Technically, I was in Minnesota to test out the newest gear from 45NRTH but to get out on the trails, first I would need a bike. As you might expect, with 45NRTH falling under the QBP umbrella, a fleet of Salsa demo bikes was easy to arrange. Thanks to superb wrenching from Salsa demo driver Brian Hanson in extremely cold conditions, we were all dialed in before you could say frostbite. For me, that meant saddling up on a brand new Salsa Mukluk Carbon X1 fat bike build.
First seen at Saddle Drive earlier this year, the Mukluk went through a substantial redesign this year, and this would be my first time testing it out. The conditions may not have warranted the full fat experience, but I was still happy to be on the Mukluk at day’s end…
If you’re familiar with the Mukluk line, there’s no mistaking the fact that this bike has a new frame. Gone are the relatively straight top tube and down tubes, in favor of a carbon design that looks a bit more… droopy. The reasoning seems to revolve around increasing the room in the front triangle for a frame bag as well as providing a low standover height, but from speaking to a few people, it seems like a love it or hate it affair when it comes to the looks. Fortunately, beauty is more than skin deep, or in this case carbon, and the packs a punch when it comes to versatility.
Jumping up from 177 x 12mm to the current 197 x 12mm dropouts, the new Mukluk now has room for 4.8″ tires on 100mm rims. However, Salsa kept the q-factor fairly narrow by using the 177mm cranks on a 100mm threaded bottom bracket but with the chainring flipped for proper chainline. That’s sort of become the standard for fat bikes with bigger tires, though the narrower Q-factor is only available with 1x drivetrains. The Mukluk is also 2x compatible with a removable direct mount front derailleur bracket, but then it requires a wider q-factor crank.
All this adds up to a frame that will my favorite fat bike tires – the 45NRTH Flowbeist/Dunderbeist combo. In stock form, this bike is speced with Dillinger 5s, but for our time in Cuyuna, the Mukluk was running the 26 x 4.6″ rubber on the stock Surly My Other Brother Darryl 80mm rims.
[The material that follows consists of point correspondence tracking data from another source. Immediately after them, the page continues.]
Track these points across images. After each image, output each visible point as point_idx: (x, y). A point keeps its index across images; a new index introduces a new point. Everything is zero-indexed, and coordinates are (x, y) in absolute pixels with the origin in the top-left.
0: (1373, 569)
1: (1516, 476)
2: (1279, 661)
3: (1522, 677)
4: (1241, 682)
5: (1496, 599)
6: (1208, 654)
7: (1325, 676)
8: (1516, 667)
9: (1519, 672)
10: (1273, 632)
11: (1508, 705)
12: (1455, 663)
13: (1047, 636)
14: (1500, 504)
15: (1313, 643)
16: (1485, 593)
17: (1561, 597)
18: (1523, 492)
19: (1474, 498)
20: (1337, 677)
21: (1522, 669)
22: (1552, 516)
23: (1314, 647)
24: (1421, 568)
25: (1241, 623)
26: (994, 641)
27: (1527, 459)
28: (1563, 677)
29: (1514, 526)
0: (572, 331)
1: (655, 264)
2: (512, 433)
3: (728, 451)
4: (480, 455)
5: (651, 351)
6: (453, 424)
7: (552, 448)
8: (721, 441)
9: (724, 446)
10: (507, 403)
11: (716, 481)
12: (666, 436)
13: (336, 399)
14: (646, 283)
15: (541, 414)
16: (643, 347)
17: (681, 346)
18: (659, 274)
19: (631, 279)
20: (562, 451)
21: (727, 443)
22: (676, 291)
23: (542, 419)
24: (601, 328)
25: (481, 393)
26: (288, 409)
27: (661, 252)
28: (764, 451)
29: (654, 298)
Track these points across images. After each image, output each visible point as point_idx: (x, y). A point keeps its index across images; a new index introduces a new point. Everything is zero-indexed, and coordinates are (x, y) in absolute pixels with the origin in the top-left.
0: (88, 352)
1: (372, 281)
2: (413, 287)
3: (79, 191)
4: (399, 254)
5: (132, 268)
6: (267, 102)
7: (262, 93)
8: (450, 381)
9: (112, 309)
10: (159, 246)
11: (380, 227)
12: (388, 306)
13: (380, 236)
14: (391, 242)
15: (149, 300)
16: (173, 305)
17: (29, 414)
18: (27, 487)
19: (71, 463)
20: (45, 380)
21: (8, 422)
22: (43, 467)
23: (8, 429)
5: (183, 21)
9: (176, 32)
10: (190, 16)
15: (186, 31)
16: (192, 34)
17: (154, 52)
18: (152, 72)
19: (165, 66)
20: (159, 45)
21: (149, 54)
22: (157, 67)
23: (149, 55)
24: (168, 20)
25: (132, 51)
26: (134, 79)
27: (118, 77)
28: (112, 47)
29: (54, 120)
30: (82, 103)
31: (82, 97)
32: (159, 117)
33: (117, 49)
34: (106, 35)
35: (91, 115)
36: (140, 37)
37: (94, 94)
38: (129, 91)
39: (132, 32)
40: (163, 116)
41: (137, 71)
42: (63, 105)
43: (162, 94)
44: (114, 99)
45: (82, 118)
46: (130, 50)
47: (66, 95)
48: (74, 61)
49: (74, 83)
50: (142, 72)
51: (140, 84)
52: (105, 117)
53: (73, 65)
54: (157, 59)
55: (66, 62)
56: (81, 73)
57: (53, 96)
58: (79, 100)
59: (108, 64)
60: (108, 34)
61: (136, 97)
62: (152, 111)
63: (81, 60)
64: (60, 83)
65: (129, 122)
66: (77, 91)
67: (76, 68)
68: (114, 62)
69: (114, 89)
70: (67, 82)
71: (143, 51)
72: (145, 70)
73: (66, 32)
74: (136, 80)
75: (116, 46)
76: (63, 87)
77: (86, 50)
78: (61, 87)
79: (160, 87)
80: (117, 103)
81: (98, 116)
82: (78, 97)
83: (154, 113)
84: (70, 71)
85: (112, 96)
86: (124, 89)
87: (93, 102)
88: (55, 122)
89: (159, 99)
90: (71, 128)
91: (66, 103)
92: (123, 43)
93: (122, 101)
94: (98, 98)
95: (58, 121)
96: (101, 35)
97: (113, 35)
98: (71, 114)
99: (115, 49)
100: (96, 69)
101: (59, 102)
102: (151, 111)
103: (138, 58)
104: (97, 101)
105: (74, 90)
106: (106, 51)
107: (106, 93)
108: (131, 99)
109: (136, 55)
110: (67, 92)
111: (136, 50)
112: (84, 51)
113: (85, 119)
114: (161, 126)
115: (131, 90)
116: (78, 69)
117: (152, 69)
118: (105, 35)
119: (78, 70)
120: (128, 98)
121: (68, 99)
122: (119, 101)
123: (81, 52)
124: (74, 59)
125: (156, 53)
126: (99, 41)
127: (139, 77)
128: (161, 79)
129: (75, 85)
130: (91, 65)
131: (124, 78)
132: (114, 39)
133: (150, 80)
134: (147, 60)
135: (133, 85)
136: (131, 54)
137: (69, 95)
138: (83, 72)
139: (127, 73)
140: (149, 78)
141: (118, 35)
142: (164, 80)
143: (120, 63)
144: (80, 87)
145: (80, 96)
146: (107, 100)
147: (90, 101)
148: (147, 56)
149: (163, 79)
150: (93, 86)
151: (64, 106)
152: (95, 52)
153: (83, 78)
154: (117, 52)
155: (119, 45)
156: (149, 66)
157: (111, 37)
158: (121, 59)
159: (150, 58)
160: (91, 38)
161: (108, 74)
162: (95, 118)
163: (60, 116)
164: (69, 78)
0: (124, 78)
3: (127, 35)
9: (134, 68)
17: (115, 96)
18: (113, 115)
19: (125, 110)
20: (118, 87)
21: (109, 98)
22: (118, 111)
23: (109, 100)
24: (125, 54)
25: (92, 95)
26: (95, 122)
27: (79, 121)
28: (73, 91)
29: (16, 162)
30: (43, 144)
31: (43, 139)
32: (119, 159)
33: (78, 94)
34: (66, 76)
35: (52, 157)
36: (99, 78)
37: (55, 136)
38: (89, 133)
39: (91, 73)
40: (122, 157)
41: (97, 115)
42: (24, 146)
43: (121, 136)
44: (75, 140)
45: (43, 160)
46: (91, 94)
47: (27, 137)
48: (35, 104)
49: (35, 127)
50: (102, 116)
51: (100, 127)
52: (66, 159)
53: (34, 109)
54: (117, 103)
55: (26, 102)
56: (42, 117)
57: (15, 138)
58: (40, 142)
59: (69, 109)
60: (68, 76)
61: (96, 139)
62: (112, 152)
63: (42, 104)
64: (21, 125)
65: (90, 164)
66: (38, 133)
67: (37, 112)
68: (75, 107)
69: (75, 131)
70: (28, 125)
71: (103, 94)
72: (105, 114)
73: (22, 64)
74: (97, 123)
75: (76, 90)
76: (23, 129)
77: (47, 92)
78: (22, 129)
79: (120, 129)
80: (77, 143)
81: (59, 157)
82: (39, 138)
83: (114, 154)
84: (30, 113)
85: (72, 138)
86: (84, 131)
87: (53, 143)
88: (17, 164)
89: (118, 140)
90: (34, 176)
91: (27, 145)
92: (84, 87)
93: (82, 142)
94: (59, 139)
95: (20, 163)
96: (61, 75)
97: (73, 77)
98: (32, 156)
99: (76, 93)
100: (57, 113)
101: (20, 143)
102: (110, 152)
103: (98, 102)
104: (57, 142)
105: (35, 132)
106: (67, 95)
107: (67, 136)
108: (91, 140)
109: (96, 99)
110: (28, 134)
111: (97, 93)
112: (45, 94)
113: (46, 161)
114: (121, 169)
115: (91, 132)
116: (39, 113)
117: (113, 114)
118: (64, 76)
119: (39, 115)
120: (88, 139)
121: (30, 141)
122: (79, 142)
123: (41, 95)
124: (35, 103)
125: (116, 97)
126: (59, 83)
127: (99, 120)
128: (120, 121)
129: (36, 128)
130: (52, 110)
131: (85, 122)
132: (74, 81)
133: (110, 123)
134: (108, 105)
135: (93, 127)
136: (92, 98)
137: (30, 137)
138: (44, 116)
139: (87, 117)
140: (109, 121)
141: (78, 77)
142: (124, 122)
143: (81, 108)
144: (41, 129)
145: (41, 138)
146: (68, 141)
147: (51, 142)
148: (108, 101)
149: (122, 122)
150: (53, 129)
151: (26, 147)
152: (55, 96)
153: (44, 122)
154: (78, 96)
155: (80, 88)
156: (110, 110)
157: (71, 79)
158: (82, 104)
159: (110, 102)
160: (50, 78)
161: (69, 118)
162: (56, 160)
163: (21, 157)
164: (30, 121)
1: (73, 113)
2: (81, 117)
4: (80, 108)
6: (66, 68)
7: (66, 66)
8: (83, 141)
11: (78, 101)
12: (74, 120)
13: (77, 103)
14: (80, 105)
While the trails didn’t have enough snow for grooming, the Beist combo proved to be a solid ally in riding aggressively and being able to mostly ignore the random ice patches in the middle of the trail.
Elsewhere, the frame adds top tube mounts for a top tube bag, as well as internal dropper routing and two bottle cage mounts inside the front triangle. Fitted with Alternator dropouts v2.0, the frame has two fixed positions with the shortest setting allowing 4.7″ tires on 70mm rims with a chainstay length of 432mm. Or in this case, a 4.6″ tire on an 80mm rim. Even with the bigger tires fitted, the new Mukluk feels just as zippy as the older versions and was a blast to ride on the trails.
Admittedly, I had to go back and look at pictures because I couldn’t remember if the bike I rode had a suspension fork or not. That seems to speak volumes about the compliance of the front end with the new Bearpaw carbon fork. More often, I find that when you ride a rigid carbon fat bike fork, there is absolutely no question that it’s rigid. The sore elbows and wrists are a dead giveaway. But in this case, the Bearpaw fork combined with the carbon frame offers an exceptionally smooth ride quality. In this case, there wasn’t much snow to hide the bumps of the trail, but the bike really seemed to smooth things out – more than just what the big tires accomplish.
Overall, I was quite impressed by the new Mukluk. My ideal build is some sort of a blend between trail, expedition, and racing, and this bike seems to balance all of them well. Racers who don’t care about the clearance for bigger tires will still gravitate to the Beargrease, but for riders looking for more versatility without losing the nimble geometry, the new Mukluk is worth a ride.